» **DOCUMENT PASSAGE**:

========

Brion Gysin at the New Museum is amazing.I have been very
disappointed in shows in the past at the New Museum,
sometimes it seems like New just automatically has to equal
annoying and abrasive but this isn't the case here.
Gysin was one of the formative individuals of the beat
generation.He was one of the first people to win a
Fullbright fellowship, and rather than coming up with
some ill conceived plan to save the world, he seems to have
lived his entire life concerned with ideas.
After a stint in Paris(somewhat Fullbright funded),
he spent a lot of time in Morocco with William S.
Burroughs, listening to the spiritual music of the
mystic Sufi master musicians of Joujuokas.His Dream
Machine is inspired by this music of these people.
A rotating cylinder with a lightbulb inside is placed
in the center of a room where you are expected to lounge
around on pillows. It is the only work of art that you are
expected to view with your eyes closed. When you close your
eyes and view it you are supposed to experience visions.
Gysins interest in visions, which are generally in my
understanding narrative experiences, is interesting
given the fact that the art form which he invented seems
in many ways to be completely antithetical to narrative.
With William S. Burroughs Gysin pioneered the cutup in 1959.

========

» **RAW DATA**:
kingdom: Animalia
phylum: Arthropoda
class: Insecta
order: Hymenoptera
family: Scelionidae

========

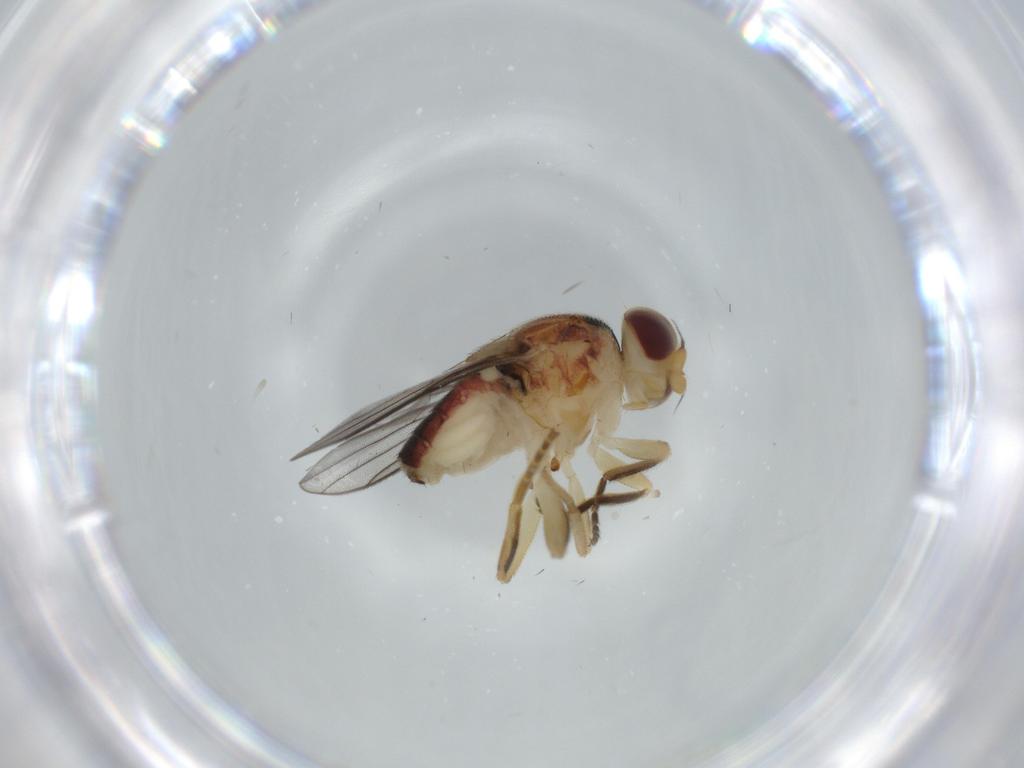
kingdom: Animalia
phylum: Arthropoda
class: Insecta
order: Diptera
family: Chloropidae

========

In the review of the Brion Gysin show, what is the Dream Machine made of?

» **ANSWER TO THE PROBLEM**: A rotating cylinder with a lightbulb inside.